Activists blocked the Chiltern Tunnel compound at West Hyde Hertfordshire, the largest HS2 work site, from seven o’clock in the morning until dusk with high bamboo structures placed in front of the entrance.
Twenty-one activists were arrested at the site.
One Extinction Rebellion activist said: “Arrested people were charged with wilfully stopping lawful workers”.
This charge is in accordance with Section 241 of the Trade Union and Labour Relations Act. This law has historically been used against fracking protestors, workers striking in their workplace and various types of environmental protestors.

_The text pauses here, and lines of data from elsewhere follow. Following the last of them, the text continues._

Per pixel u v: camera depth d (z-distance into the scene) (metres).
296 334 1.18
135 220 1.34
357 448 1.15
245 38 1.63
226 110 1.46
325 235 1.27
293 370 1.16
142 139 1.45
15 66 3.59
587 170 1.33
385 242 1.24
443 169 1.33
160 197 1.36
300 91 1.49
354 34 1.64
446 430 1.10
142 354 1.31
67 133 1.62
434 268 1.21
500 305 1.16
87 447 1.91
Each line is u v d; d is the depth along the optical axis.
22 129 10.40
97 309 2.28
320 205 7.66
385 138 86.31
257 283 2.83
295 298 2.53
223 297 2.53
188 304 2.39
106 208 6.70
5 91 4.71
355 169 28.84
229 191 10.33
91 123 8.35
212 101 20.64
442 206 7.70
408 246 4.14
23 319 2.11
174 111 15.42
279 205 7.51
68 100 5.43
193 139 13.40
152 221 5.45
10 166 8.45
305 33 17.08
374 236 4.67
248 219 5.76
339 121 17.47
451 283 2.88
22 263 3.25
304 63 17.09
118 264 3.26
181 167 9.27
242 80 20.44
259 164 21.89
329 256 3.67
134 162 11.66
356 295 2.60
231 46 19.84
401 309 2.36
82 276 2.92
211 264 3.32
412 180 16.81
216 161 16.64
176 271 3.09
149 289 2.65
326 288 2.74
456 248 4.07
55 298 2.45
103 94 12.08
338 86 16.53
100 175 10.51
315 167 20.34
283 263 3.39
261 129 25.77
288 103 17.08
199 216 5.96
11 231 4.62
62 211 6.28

Activists argue that if the construction HS2 is completed, it will cause widespread damage to the environment.
Phase 2b of the planned high-speed railway will see the construction of a new station near Manchester Airport and the expansion of Manchester Piccadilly, as well as the construction of a new railway.
Woodland Trust, UK’s largest conservatory charity, reports that HS2 is a direct threat to ancient woods, with 108 woods at risk of loss or damage.
HS2 also puts some animal species under threat of local extinction. These animals include Willow Tit bird, White-Clawed Crayfish and the Dingy Skipper Butterfly.
On top of being a threat to the environment, HS2 also has impacts on social life. According to HS2 Ltd., the company behind the project, around 888 homes and 985 businesses are being demolished to make way for the project. Some people were thrown out of their historic family homes and communities.
Activists pledge that they will not stop staging actions until HS2 is halted.